Bad news keeps mounting with the roll of the tape.
So far this year, 60 digital songs have sold over 1 million units as compared to 83 last year. And after nine months, not one artist-album has yet to hit the million-unit mark, although the Frozen soundtrack is the year’s best-seller so far with a robust 3.12 million units.
In the prior year, five albums each had scanned over a million units, led by Justin Timberlake‘s 20/20 Experience, which at the end of 2013’s third quarter had scans of 2.3 million units.
The best-selling artist title this year is Beyonce’s self titled album with 776,000 scans, followed by Lorde‘s Pure Heroine, with 754,000 units. But like Frozen, both of those albums came out last year, which means that so far the top three selling albums this year were released last year. The top-selling release from this year is the No. 4 title, Eric Church‘s Outsiders with 722,000 scans, just ahead of Coldplay‘s Ghost Stories, by a a few units.

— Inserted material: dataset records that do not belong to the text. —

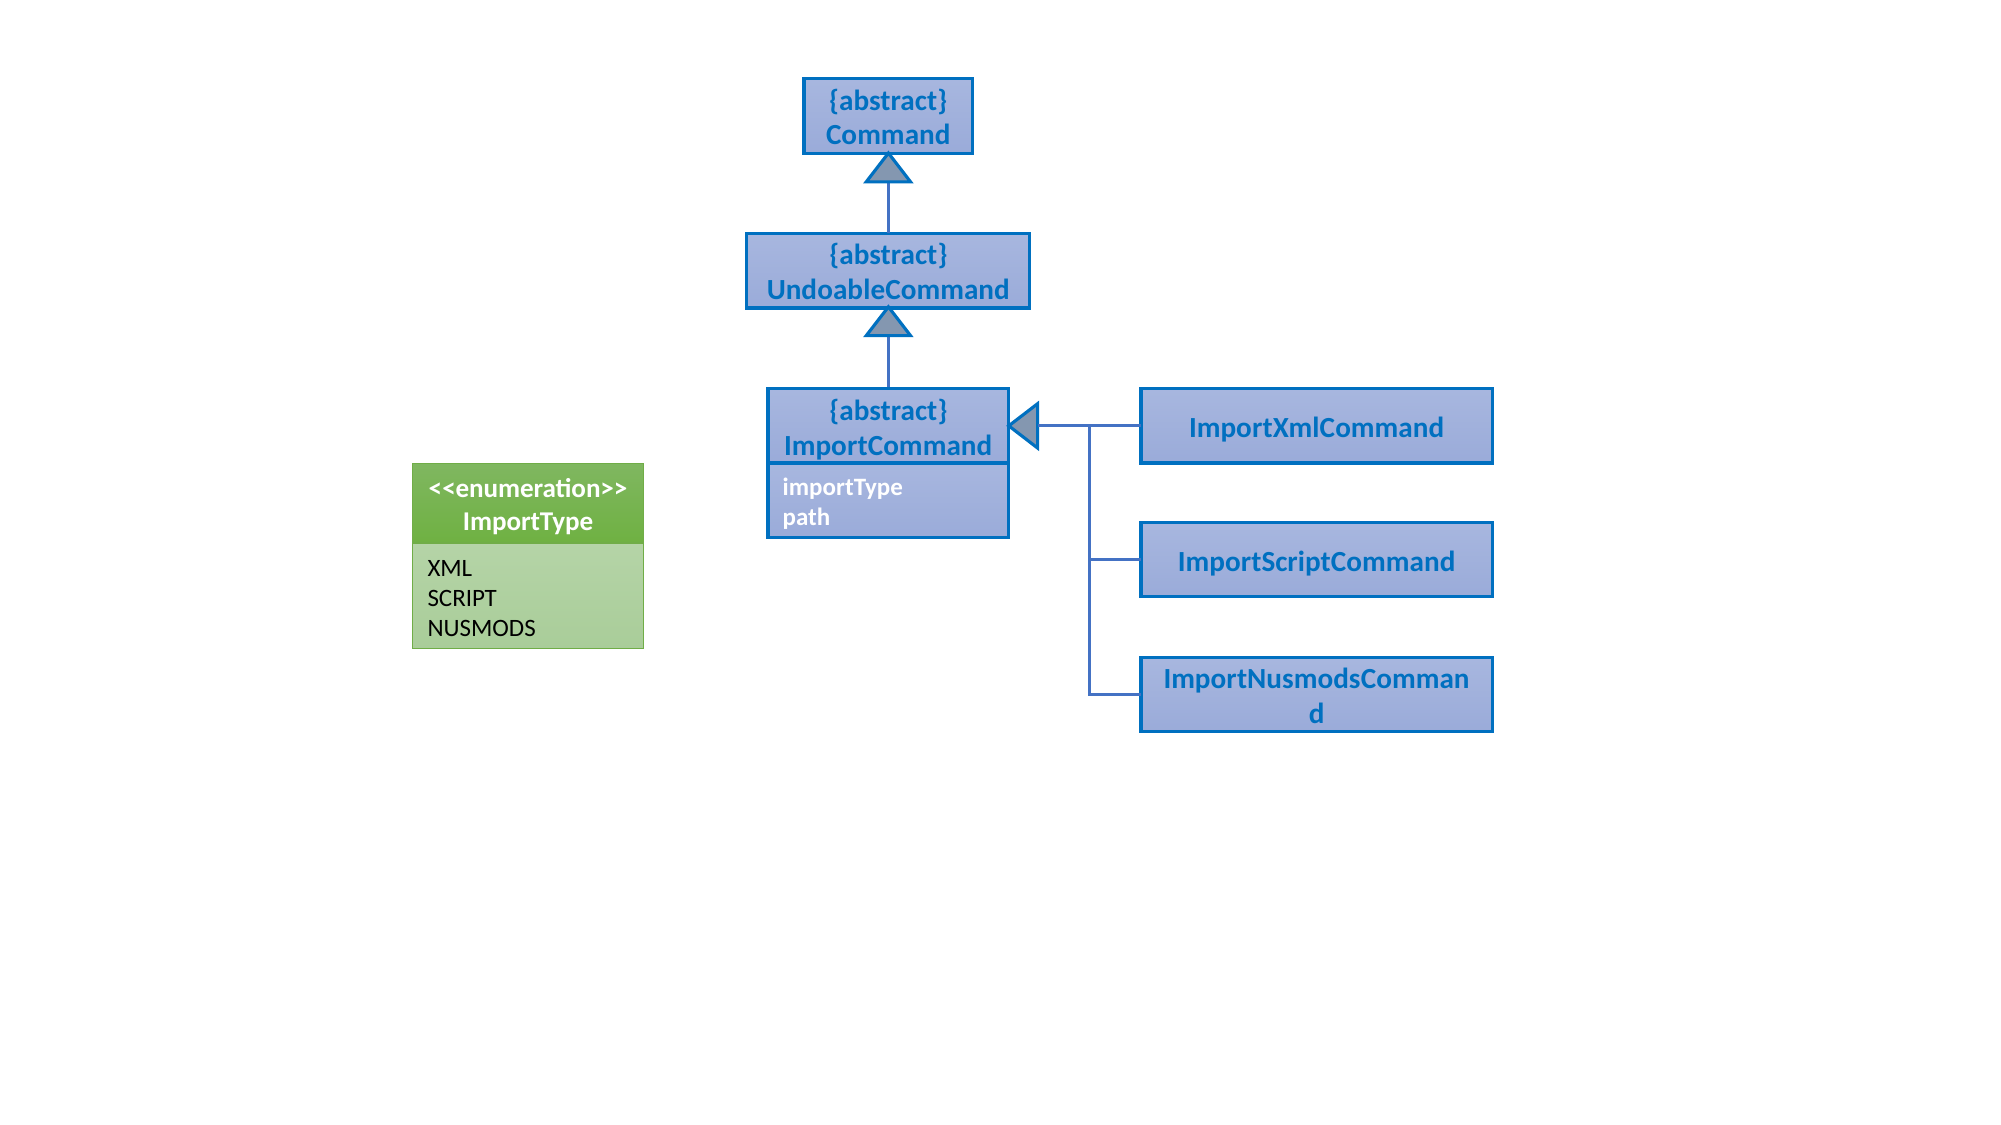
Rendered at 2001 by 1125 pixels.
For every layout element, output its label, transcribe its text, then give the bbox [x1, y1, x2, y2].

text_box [1037, 425, 1142, 695]
text_box ImportXmlCommand [1141, 388, 1493, 464]
text_box {abstract} UndoableCommand [746, 233, 1030, 309]
text_box [865, 152, 912, 183]
text_box {abstract} Command [804, 78, 973, 154]
text_box <<enumeration>> ImportType [412, 463, 644, 543]
text_box {abstract} ImportCommand [767, 388, 1009, 463]
text_box [865, 305, 912, 337]
text_box [1009, 402, 1039, 425]
text_box [1007, 425, 1037, 449]
text_box ImportScriptCommand [1142, 522, 1493, 597]
text_box XML SCRIPT NUSMODS [412, 543, 644, 649]
text_box importType path [767, 463, 1009, 538]
text_box ImportNusmodsCommand [1141, 657, 1493, 732]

Getting back to digital songs, Pharrell Wiliams‘ “Happy,” is the best-selling track this year with 6.2 million scans followed by John Legend‘s “All of Me,” with 4.4 million scans and Katy Perry‘s “Dark Horse,” featuring Juicy J, with 4.3 million scans.

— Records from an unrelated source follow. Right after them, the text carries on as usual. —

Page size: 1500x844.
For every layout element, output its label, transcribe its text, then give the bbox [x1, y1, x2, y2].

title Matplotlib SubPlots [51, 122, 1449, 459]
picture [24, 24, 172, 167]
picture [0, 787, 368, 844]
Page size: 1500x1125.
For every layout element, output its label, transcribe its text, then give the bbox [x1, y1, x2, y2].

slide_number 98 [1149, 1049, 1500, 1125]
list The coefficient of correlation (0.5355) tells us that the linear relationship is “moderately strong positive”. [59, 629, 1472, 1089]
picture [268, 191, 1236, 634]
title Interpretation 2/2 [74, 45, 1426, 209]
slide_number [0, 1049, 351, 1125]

As usual, the Universal Music Group dominates market share, with 38.3 percent of album and track sales (album plus track equivalent albums), exactly the same amount it had last year at the end of the third quarter. Sony Music Entertainment meanwhile, fell to 27.7 percent from 29.1 percent, while the Warner Music Group slipped a little bit to 19.4 percent from 19.7 percent. The indie sector — in this case defined as those labels not distributed by major-owned indies — enjoyed a market share increase to 13.7 percent from 12.3 percent, while nearly 1 percent in market share is under review until the titles can be correctly identified with their distributors.

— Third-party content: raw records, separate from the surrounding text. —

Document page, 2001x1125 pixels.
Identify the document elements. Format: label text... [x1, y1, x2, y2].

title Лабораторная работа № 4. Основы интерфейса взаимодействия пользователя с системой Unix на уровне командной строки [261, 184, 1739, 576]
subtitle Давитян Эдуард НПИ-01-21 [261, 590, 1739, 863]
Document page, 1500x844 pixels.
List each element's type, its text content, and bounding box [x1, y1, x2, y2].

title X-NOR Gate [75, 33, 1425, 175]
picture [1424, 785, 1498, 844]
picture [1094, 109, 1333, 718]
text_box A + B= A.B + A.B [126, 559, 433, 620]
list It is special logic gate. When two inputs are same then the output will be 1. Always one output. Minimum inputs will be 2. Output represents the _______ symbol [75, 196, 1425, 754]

While indie market share is only at 12.3 percent in this view, if indie market share is calculated by ownership, the sector collectively has about 35 percent market share, when labels like Razor & Tie and Curb — distributed by the majors — and labels like Epitaph and Broken Bow — distributed by major-owned indies like RED, Alternative Distribution Alliance and Caroline — are included in indie share. (Since Nielsen SoundScan doesn’t break out market share by label ownership, Billboard calculates this metric twice a year, at mid-year and year-end.)